The 5th of December is World Soil Day, an international campaign set up by the United Nations (UN) to “call for greater attention to the pressing issues affecting soils, including climate change, antimicrobial resistance, soil-borne diseases, contamination, nutrition and human health.”
The initiative aims to raise awareness of soil’s critical importance as an essential resource and vital part of the natural environment.
Both organic and inorganic carbon is stored in soil, and as a major part of the global carbon cycle soil plays a central role in climate regulation. Soil is the largest natural repository of organic carbon on the planet; in the United Kingdom (UK) it has been estimated that just 1% of soil carbon levels is equivalent to the country’s annual fossil fuel emissions.
The carbon capture potential of soil
The carbon storage potential of soil has been widely identified as a potential tool to minimise the effect of climate change. Proponents have suggested that regenerating agricultural land may increase carbon absorption in soil.
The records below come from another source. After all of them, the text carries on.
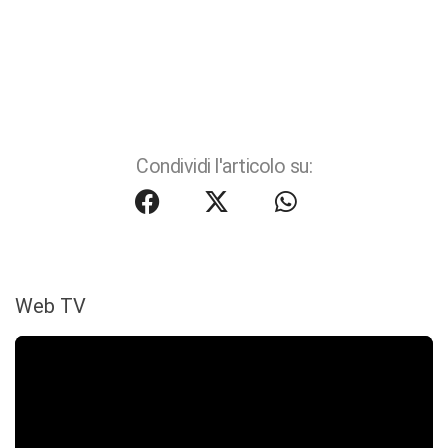
Condividi l'articolo su:
Web TV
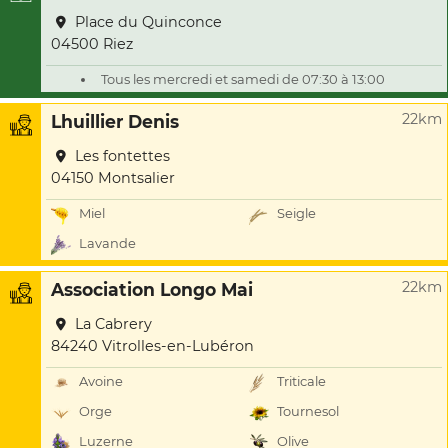
Place du Quinconce
04500 Riez
Tous les mercredi et samedi de 07:30 à 13:00
22km
Lhuillier Denis
Les fontettes
04150 Montsalier
Miel
Seigle
Lavande
22km
Association Longo Mai
La Cabrery
84240 Vitrolles-en-Lubéron
Avoine
Triticale
Orge
Tournesol
Luzerne
Olive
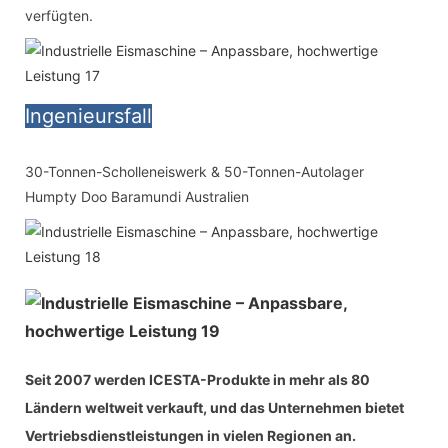
verfügten.
Ingenieursfall
30-Tonnen-Scholleneiswerk & 50-Tonnen-Autolager
Humpty Doo Baramundi Australien
Seit 2007 werden ICESTA-Produkte in mehr als 80
Ländern weltweit verkauft, und das Unternehmen bietet
Vertriebsdienstleistungen in vielen Regionen an.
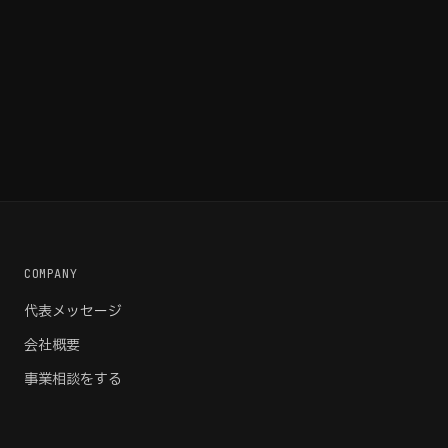
COMPANY
代表メッセージ
会社概要
事業相談をする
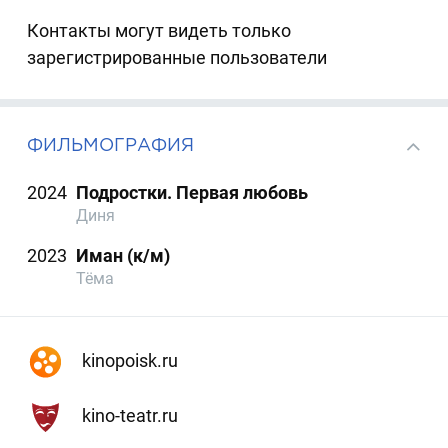
Контакты могут видеть только
зарегистрированные пользователи
ФИЛЬМОГРАФИЯ
2024
Подростки. Первая любовь
Диня
2023
Иман (к/м)
Тёма
kinopoisk.ru
kino-teatr.ru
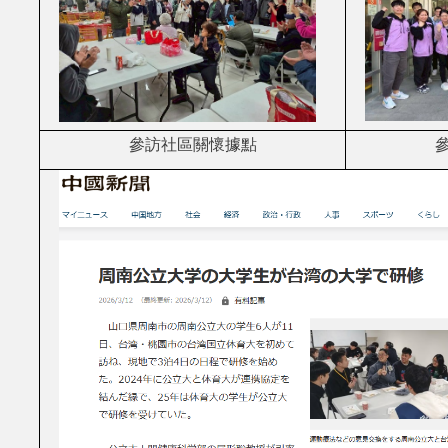
參訪社區關懷據點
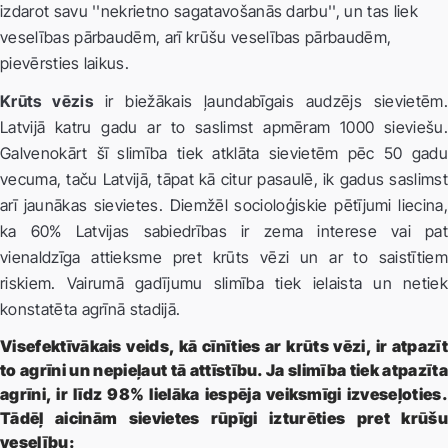
izdarot savu ''nekrietno sagatavošanās darbu'', un tas liek
veselības pārbaudēm, arī krūšu veselības pārbaudēm,
pievērsties laikus.
Krūts vēzis
ir biežākais ļaundabīgais audzējs sievietēm.
Latvijā katru gadu ar to saslimst apmēram 1000 sieviešu.
Galvenokārt šī slimība tiek atklāta sievietēm pēc 50 gadu
vecuma, taču Latvijā, tāpat kā citur pasaulē, ik gadus saslimst
arī jaunākas sievietes. Diemžēl socioloģiskie pētījumi liecina,
ka 60% Latvijas sabiedrības ir zema interese vai pat
vienaldzīga attieksme pret krūts vēzi un ar to saistītiem
riskiem. Vairumā gadījumu slimība tiek ielaista un netiek
konstatēta agrīnā stadijā.
Visefektīvākais veids, kā cīnīties ar krūts vēzi, ir atpazīt
to agrīni un nepieļaut tā attīstību. Ja slimība tiek atpazīta
agrīni, ir līdz 98% lielāka iespēja veiksmīgi izveseļoties.
Tādēļ aicinām sievietes rūpīgi izturēties pret krūšu
veselību:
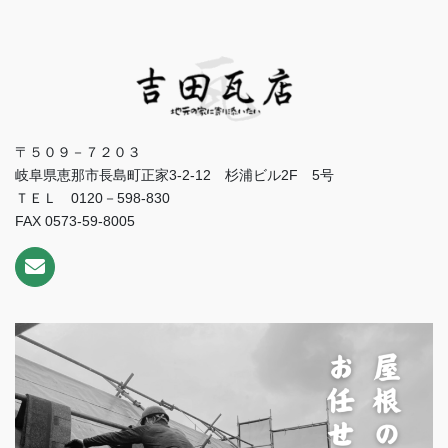
〒５０９－７２０３
岐阜県恵那市長島町正家3-2-12 杉浦ビル2F 5号
ＴＥＬ 0120－598-830
FAX 0573-59-8005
Combining this with a reduction in carbon emissions from fossil fuel burning would reduce the global atmospheric carbon level and subsequent global temperature rise.
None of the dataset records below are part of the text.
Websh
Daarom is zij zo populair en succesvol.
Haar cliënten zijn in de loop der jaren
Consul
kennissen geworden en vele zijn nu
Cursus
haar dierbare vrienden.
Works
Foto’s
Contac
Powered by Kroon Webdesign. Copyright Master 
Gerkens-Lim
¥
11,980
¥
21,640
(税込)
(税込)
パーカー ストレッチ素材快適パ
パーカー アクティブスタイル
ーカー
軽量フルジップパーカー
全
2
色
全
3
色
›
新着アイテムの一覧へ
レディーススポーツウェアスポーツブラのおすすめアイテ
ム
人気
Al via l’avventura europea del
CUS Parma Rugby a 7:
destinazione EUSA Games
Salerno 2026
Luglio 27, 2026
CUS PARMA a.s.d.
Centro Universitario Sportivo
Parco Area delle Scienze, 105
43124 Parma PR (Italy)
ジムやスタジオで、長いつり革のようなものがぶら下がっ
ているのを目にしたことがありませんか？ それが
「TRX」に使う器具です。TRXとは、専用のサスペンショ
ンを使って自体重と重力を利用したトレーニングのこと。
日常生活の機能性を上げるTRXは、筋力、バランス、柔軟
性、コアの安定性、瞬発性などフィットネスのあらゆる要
Studies have produced mixed signals as to what the carbon storage capacity of soil will do as the planet warms.
A new study published by Yale University in Nature has found that warming will cause a reduction of at least 55 trillion kilograms of carbon from soil by 2050. This equates to around 17% more than projected emissions from human-activity during this period, or adding emissions from another United States-sized nation.
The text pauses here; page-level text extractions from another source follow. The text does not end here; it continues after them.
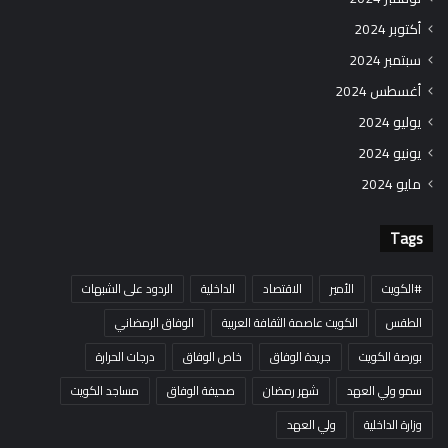
أكتوبر 2024
سبتمبر 2024
أغسطس 2024
يوليو 2024
يونيو 2024
مايو 2024
Tags
#الكويت
الأمير
الاقتصاد
الداخلية
الردود على الشبهات
الطقس
الكويت عاصمة الثقافة العربية
الوفاق الرمضاني
بورصة الكويت
جريدة الوفاق
خاص الوفاق
درجات الحرارة
سمو ولي العهد
شهر رمضان
صحيفة الوفاق
مساجد الكويت
وزارة الداخلية
ولي العهد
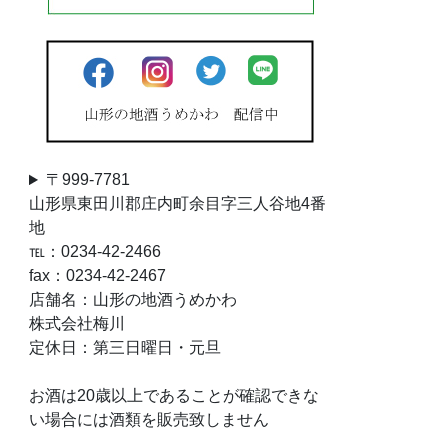
〒999-7781
山形県東田川郡庄内町余目字三人谷地4番
地
℡：0234-42-2466
fax：0234-42-2467
店舗名：山形の地酒うめかわ
株式会社梅川
定休日：第三日曜日・元旦
お酒は20歳以上であることが確認できな
い場合には酒類を販売致しません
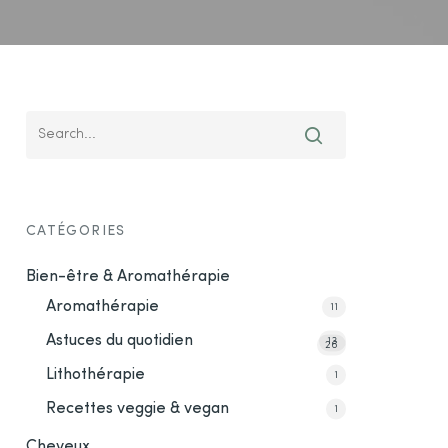
CATÉGORIES
Bien-être & Aromathérapie
Aromathérapie
11
Astuces du quotidien
13
26
Lithothérapie
1
Recettes veggie & vegan
1
Cheveux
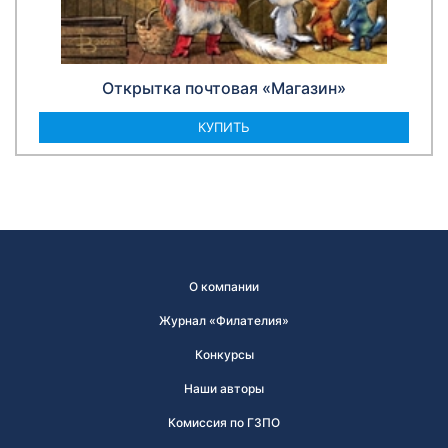
Открытка почтовая «Магазин»
КУПИТЬ
О компании
Журнал «Филателия»
Конкурсы
Наши авторы
Комиссия по ГЗПО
From absorption to emission
The study suggests carbon losses will be greatest in the world’s colder places and at higher latitudes – locations largely overlooked in previous studies. These areas have huge stockpiles of carbon built up over thousands of years, and cold temperatures and slow microbial activity has prevented the carbon from being released into the atmosphere. Global temperature rises mean these areas could be impacted the most.
Thomas Crowther, lead author of the study at the Yale School of Forestry & Environmental Studies, said: “Carbon stores are greatest in places like the Arctic and the sub-Arctic, where the soil is cold and often frozen. In those conditions microbes are less active and so carbon has been allowed to build up over many centuries.”
“But as you start to warm, the activities of those microbes increase, and that’s when the losses start to happen. The scary thing is, these cold regions are the places that are expected to warm the most under climate change.”
The new findings demonstrate the critical need to cut carbon emissions immediately, before we reach a point where the world’s biggest absorber of atmospheric carbon changes into one of its biggest emitters.